— What to produce —
Reproduce every line of text in the listing below verbatim, leaving out the pictures.

Extracted entries below:

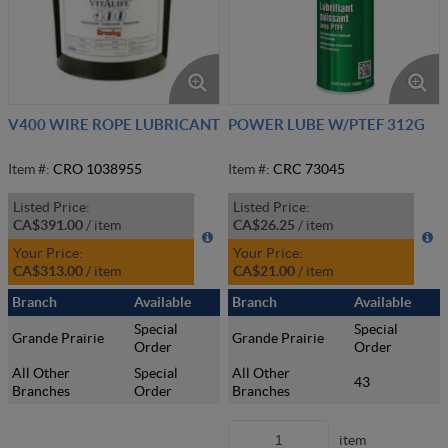
V400 WIRE ROPE LUBRICANT
POWER LUBE W/PTEF 312G
Item #:
CRO 1038955
Item #:
CRC 73045
Listed Price:
Listed Price:
CA$391.00
/
item
CA$26.25
/
item
Your Price:
Your Price:
CA$313.00
/
item
CA$21.00
/
item
Branch
Available
Branch
Available
Special
Special
Grande Prairie
Grande Prairie
Order
Order
All Other
Special
All Other
43
Branches
Order
Branches
item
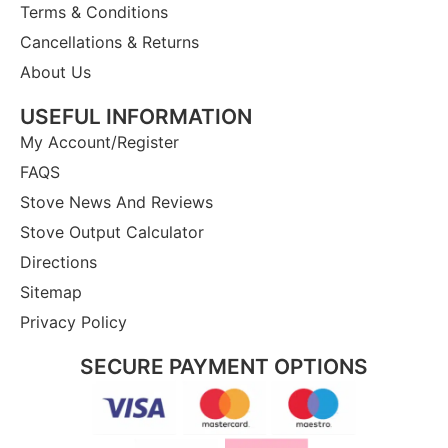
Terms & Conditions
Cancellations & Returns
About Us
USEFUL INFORMATION
My Account/Register
FAQS
Stove News And Reviews
Stove Output Calculator
Directions
Sitemap
Privacy Policy
SECURE PAYMENT OPTIONS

End of Extracted entries.

— Task response —
V400 WIRE ROPE LUBRICANT
POWER LUBE W/PTEF 312G
Item #:
CRO 1038955
Item #:
CRC 73045
Listed Price:
Listed Price:
CA$391.00
/
item
CA$26.25
/
item
Your Price:
Your Price:
CA$313.00
/
item
CA$21.00
/
item
Branch
Available
Branch
Available
Special
Special
Grande Prairie
Grande Prairie
Order
Order
All Other
Special
All Other
43
Branches
Order
Branches
item
Terms & Conditions
Cancellations & Returns
About Us
USEFUL INFORMATION
My Account/Register
FAQS
Stove News And Reviews
Stove Output Calculator
Directions
Sitemap
Privacy Policy
SECURE PAYMENT OPTIONS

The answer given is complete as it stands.